5. Patents: as an old molecule, DMF itself has no composition of matter patent protection. This is unusual (although not unique) for a product of a large pharmaceutical/biotech company. The use of DMF for the treatment of psoriasis has been the subject of various previous patents (e.g. EP0312697) which have now expired. The use for the treatment of multiple sclerosis is the subject of various US patents such as US Pat. 6436992 and 7320999 (originally to Fumagen AG, but licensed by Biogen-Idec). There are other filings for the use of DMF in mitochondrial diseases (US6858750), atherosclerosis (US20100324327) and for controlled release formulations of DMF (EP1951206). Thus the commercial exclusivity available to Biogen-Idec as the developers of this may be bracketed by these other patents; moreover, there is potential in Germany for generic products of dimethyl fumarate to arrive when the patents protecting the psoriasis use expire, and be prescribed off-label for MS. It is also possible that the availability of this simple chemical through the internet will test the regulatory and legal system in the US in a way that we have not previously seen. It is in my view different from imports of products for erectile dysfunction, since these are primarily for occasional recreational use, whereas multiple sclerosis is a chronic and serious disease with a vocal patient advocacy network.
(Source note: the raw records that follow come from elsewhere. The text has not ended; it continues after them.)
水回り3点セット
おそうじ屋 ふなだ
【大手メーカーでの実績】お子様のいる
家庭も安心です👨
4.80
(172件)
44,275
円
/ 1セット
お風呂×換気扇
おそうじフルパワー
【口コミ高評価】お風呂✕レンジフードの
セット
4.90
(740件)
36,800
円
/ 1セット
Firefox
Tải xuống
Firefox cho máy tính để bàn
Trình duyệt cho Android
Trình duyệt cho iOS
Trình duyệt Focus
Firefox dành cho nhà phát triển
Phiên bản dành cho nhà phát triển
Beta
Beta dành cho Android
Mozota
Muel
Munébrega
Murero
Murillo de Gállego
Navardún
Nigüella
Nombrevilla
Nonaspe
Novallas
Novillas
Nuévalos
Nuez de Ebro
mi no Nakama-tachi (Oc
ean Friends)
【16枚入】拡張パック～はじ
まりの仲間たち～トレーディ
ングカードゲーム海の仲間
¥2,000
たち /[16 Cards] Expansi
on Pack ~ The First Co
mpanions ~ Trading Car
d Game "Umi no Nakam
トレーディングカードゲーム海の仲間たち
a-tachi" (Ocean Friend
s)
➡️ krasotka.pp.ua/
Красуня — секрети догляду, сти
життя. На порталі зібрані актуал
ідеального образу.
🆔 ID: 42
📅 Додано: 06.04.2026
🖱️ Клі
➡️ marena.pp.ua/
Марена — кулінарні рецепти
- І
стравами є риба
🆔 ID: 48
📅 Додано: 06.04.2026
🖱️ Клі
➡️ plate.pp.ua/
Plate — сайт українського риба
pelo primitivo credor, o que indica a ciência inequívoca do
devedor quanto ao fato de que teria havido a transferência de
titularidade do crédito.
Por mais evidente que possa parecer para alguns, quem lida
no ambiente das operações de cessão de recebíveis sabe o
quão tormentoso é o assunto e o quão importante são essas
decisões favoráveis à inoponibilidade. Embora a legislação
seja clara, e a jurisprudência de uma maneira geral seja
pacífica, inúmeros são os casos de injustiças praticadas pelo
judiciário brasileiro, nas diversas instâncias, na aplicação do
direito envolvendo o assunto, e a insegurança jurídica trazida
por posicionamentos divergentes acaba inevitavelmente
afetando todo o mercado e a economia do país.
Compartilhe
6. Mechanism of action: I have heard it said that the development of compounds without a well-understood mechanistic target is ‘bad science’. There are many such compounds used as pharmaceuticals, so this may represent an extreme or even naive view. Various hypotheses have been advanced for DMF’s mechanism of action, including modulation of the intracellular redox system resulting in consequential effects on nuclear factor kappa B, TNF-alpha, interleukin (IL)-8 and IL-1b. From then, we see effects on anti-inflammatory cytokines such as IL-10 and IL-1RA; decreased expression of adhesion molecules such as ICAM-1, VCAM-1 and E-selectin; stimulation of TH1 and down-regulation of TH2 T-cell subtypes; and induction of apoptosis in antigen-presenting cells and induction in anti-inflammatory stress protein heme oxygenase 1.
But no precise mechanistic target: so is this a deficiency in the regulatory package that Biogen-Idec will submit to the FDA; or if not, how will it address this question?
Edit: the mechanism of action has now been suggested to involve the Nrf2 pathway
7. Commercial: although DMF is an old, well-known compound with limited patent protection, it seems the commercial outlook is bright. Analysts are forecasting sales up to $1 billion or more, and Biogen-Idec are proposing to price it in line with other agents for MS (perhaps like Tysabri, which is another Biogen-Idec product). That figure equates to $100 million for each atom in BG-12 that is not hydrogen.
So there you have it, seven things that makes BG-12 one of the most unusual drugs in the pharmacopeia, assuming it is approved for medicinal use. It is also an example of drug repurposing, but there are plenty of those!